**** Input ****

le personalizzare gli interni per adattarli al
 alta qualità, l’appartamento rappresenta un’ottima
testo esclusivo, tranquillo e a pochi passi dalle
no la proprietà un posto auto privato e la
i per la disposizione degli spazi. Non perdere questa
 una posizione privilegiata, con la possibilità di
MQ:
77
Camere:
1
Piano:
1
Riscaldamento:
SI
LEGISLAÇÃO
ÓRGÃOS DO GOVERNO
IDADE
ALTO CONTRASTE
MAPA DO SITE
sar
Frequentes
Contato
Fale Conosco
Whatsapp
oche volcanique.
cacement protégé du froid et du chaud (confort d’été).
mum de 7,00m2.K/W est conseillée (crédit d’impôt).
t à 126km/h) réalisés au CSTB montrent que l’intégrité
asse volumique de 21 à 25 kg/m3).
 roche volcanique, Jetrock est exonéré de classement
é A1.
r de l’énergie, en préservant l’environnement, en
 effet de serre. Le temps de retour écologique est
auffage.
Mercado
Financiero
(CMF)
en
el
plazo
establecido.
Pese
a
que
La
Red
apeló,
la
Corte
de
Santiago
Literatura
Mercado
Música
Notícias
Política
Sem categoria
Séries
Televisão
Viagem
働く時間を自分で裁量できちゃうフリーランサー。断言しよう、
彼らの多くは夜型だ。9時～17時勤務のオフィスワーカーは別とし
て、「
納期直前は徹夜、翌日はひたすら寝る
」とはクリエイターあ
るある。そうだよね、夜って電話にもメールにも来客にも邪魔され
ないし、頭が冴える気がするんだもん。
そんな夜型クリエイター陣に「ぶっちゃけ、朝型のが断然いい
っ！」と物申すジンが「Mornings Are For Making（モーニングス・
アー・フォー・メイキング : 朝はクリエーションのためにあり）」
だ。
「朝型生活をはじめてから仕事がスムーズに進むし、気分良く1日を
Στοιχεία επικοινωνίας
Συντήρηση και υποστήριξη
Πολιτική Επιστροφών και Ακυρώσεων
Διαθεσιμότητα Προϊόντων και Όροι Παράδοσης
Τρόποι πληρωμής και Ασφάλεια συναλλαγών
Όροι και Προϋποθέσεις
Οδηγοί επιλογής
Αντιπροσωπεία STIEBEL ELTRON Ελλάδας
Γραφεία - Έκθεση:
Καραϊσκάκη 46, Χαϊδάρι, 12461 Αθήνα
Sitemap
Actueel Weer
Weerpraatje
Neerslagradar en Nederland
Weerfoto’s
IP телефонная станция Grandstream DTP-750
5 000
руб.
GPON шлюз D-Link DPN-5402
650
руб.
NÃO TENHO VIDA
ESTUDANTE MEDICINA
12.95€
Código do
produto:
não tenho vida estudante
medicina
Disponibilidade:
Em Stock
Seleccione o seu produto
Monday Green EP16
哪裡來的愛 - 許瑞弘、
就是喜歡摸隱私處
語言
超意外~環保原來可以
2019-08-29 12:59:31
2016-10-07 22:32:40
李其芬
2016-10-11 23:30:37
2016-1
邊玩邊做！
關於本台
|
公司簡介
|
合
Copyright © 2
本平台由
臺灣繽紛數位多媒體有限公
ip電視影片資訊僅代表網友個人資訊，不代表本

****
**** Input ****

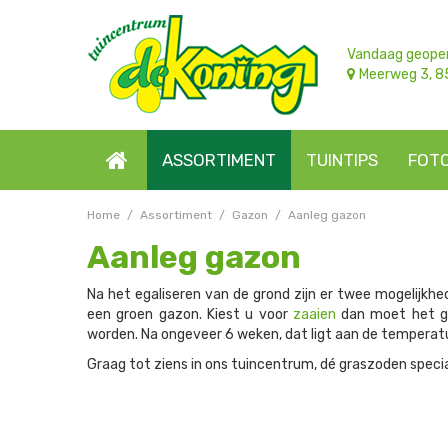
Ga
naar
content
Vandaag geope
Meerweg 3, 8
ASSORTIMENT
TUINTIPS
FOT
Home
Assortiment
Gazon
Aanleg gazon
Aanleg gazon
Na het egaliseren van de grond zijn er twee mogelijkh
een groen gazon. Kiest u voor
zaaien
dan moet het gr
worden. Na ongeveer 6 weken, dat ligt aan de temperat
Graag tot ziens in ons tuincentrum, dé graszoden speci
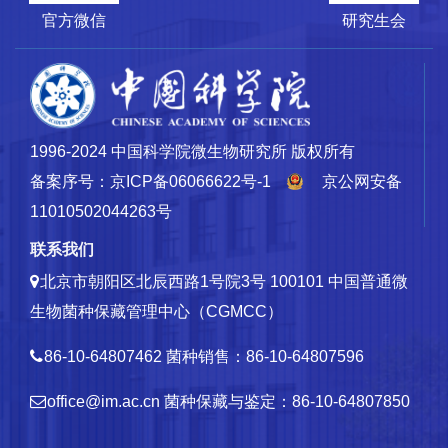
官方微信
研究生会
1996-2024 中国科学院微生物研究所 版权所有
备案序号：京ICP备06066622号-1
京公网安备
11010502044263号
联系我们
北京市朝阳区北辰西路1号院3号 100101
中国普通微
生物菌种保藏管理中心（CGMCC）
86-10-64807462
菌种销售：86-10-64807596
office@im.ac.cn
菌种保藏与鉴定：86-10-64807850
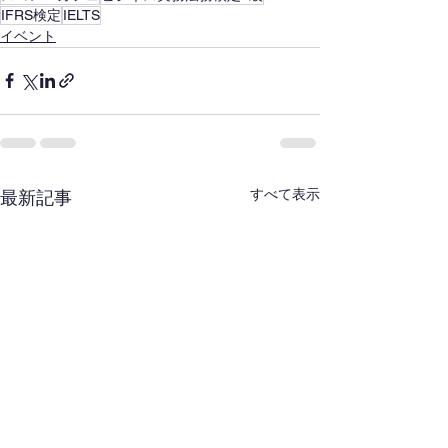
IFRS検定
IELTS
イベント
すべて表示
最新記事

****
**** Input ****

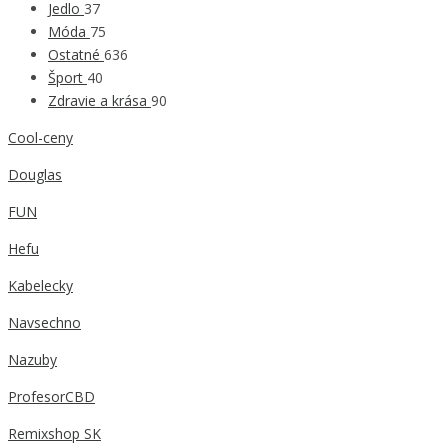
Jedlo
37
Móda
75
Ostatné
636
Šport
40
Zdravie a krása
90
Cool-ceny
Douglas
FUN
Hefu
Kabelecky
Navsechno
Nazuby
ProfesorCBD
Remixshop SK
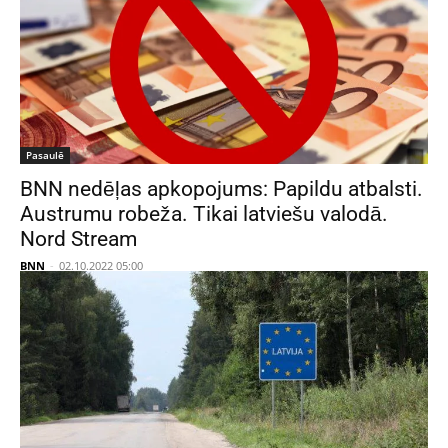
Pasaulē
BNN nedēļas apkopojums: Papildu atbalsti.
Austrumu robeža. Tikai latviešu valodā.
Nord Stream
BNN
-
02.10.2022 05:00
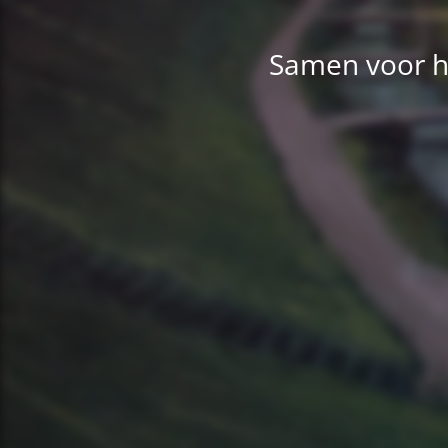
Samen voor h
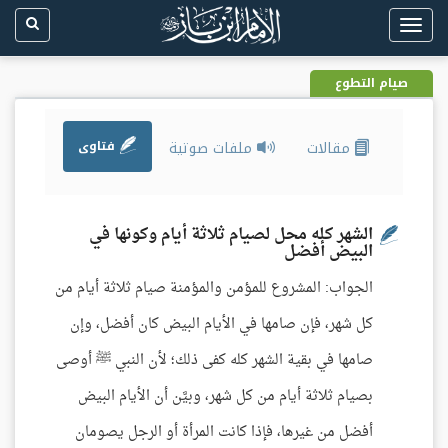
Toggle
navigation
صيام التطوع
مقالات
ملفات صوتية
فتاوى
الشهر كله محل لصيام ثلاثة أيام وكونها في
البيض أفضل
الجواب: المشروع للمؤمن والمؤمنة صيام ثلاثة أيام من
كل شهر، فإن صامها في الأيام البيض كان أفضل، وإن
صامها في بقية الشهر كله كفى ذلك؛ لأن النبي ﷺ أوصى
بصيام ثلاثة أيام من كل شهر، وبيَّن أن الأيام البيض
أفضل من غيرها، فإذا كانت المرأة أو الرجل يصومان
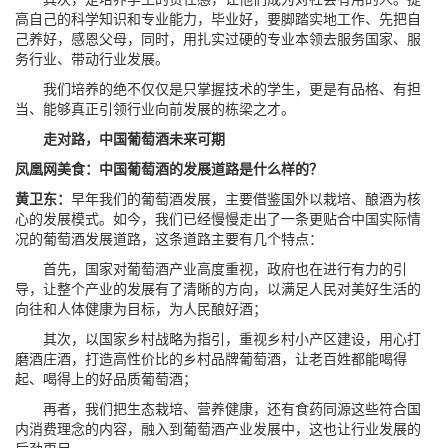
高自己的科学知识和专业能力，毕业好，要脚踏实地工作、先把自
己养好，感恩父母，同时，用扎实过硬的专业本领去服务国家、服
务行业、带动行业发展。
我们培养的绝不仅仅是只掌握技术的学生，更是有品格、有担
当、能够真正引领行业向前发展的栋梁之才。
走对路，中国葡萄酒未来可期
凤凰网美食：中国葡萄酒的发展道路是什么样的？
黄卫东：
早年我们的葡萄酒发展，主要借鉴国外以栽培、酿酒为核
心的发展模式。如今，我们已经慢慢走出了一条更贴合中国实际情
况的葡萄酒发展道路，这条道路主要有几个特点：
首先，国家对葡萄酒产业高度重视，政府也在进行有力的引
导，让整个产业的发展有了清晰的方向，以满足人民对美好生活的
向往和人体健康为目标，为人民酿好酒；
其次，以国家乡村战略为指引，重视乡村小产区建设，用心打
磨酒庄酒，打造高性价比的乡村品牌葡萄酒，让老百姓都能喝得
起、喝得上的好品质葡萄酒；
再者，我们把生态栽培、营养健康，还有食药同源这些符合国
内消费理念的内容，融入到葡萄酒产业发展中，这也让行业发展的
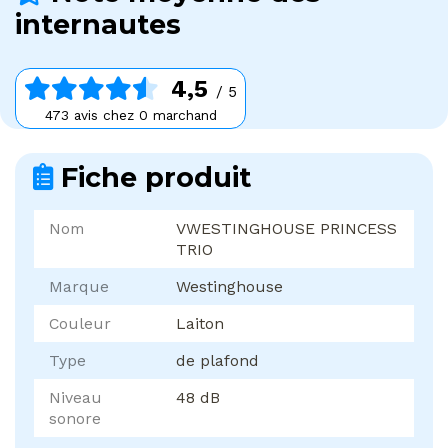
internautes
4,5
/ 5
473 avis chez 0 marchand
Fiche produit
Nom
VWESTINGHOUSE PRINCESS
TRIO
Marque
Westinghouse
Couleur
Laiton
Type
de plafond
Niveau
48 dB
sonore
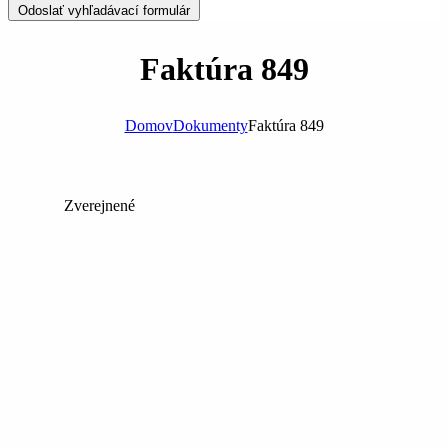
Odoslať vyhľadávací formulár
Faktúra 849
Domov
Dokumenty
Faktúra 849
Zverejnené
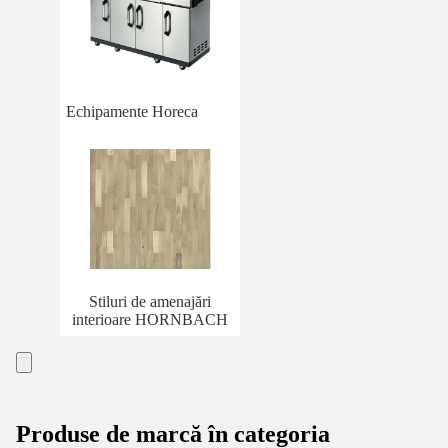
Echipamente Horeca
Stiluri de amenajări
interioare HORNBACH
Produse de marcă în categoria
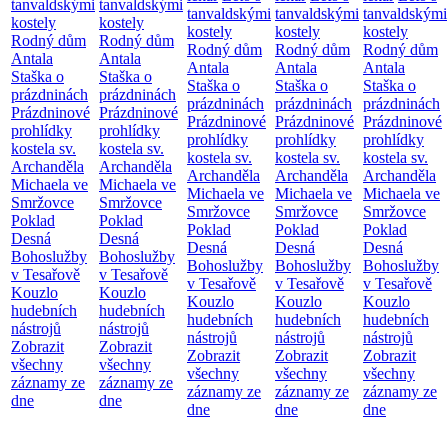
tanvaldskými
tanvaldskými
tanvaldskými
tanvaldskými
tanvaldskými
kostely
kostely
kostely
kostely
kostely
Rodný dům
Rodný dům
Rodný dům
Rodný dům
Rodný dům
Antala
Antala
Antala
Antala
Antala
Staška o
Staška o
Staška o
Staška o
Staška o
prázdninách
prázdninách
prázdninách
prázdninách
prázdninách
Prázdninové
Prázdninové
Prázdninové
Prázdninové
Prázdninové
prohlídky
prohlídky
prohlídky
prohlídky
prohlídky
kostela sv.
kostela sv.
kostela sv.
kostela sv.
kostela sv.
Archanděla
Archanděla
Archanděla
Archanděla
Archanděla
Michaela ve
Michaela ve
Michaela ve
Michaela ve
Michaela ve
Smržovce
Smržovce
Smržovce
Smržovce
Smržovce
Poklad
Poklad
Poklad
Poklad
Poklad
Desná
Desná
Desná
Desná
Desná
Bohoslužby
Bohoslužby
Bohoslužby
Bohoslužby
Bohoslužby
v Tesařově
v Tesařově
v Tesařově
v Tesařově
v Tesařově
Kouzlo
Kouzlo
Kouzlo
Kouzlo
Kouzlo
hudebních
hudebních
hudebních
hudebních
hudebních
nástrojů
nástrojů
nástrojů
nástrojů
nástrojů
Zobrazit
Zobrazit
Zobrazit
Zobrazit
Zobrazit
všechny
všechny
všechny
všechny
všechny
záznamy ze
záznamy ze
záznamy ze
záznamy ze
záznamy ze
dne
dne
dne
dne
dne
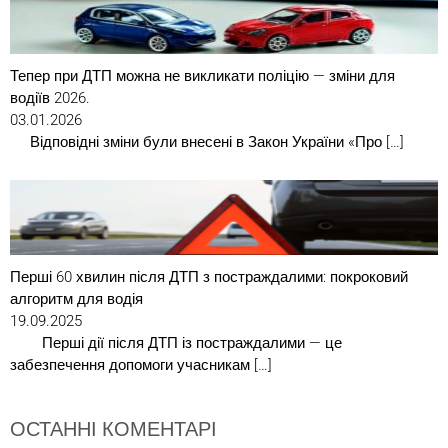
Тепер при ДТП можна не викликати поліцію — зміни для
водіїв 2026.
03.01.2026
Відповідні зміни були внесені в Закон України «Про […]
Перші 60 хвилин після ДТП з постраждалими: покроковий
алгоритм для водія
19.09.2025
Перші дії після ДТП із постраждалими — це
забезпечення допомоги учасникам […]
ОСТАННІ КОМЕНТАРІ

****

**What is expected**
Find every line in the records above that contains the word "الأيام", and copy each one.

**Solved problem**
كل شهر، فإن صامها في الأيام البيض كان أفضل، وإن
بصيام ثلاثة أيام من كل شهر، وبيَّن أن الأيام البيض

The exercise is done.